REQUIREMENT:
From the records below, transcribe only the lines running from the one with "的概率分布受 Rain 的影响。" through the one with "- **Train** 是编码火车是否准时或延误的变量，取值". Keep both of those end lines.

Saved entries

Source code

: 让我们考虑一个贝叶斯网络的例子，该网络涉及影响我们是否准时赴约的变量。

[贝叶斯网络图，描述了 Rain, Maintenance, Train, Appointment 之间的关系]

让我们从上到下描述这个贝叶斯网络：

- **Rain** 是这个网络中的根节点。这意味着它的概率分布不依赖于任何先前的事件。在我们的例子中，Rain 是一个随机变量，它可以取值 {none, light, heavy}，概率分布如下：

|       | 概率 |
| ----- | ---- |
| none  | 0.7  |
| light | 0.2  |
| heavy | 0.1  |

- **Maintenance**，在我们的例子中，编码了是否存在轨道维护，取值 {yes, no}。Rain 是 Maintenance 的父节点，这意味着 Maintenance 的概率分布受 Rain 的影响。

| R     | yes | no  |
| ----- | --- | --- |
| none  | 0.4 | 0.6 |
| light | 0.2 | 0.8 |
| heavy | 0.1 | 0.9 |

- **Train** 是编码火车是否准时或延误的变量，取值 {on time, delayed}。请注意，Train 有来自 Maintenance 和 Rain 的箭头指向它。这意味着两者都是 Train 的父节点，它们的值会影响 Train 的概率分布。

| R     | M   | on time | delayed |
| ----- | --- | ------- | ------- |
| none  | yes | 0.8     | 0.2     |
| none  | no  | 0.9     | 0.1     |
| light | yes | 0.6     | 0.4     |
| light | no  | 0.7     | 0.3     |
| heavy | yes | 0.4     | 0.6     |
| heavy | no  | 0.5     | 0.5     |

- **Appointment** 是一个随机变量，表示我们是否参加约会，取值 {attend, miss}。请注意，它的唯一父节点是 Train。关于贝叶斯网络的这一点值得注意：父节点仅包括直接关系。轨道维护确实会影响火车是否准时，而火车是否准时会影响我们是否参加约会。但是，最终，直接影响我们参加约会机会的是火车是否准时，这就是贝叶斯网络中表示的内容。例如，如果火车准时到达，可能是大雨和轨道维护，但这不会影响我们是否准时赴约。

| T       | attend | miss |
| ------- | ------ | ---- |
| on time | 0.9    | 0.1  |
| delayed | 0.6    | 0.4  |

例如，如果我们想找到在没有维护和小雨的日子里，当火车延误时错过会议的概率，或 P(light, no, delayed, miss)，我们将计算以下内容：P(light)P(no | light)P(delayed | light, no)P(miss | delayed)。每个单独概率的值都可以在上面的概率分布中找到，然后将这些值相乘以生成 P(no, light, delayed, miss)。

WRITTEN ANSWER:
- **Maintenance**，在我们的例子中，编码了是否存在轨道维护，取值 {yes, no}。Rain 是 Maintenance 的父节点，这意味着 Maintenance 的概率分布受 Rain 的影响。

| R     | yes | no  |
| ----- | --- | --- |
| none  | 0.4 | 0.6 |
| light | 0.2 | 0.8 |
| heavy | 0.1 | 0.9 |

- **Train** 是编码火车是否准时或延误的变量，取值 {on time, delayed}。请注意，Train 有来自 Maintenance 和 Rain 的箭头指向它。这意味着两者都是 Train 的父节点，它们的值会影响 Train 的概率分布。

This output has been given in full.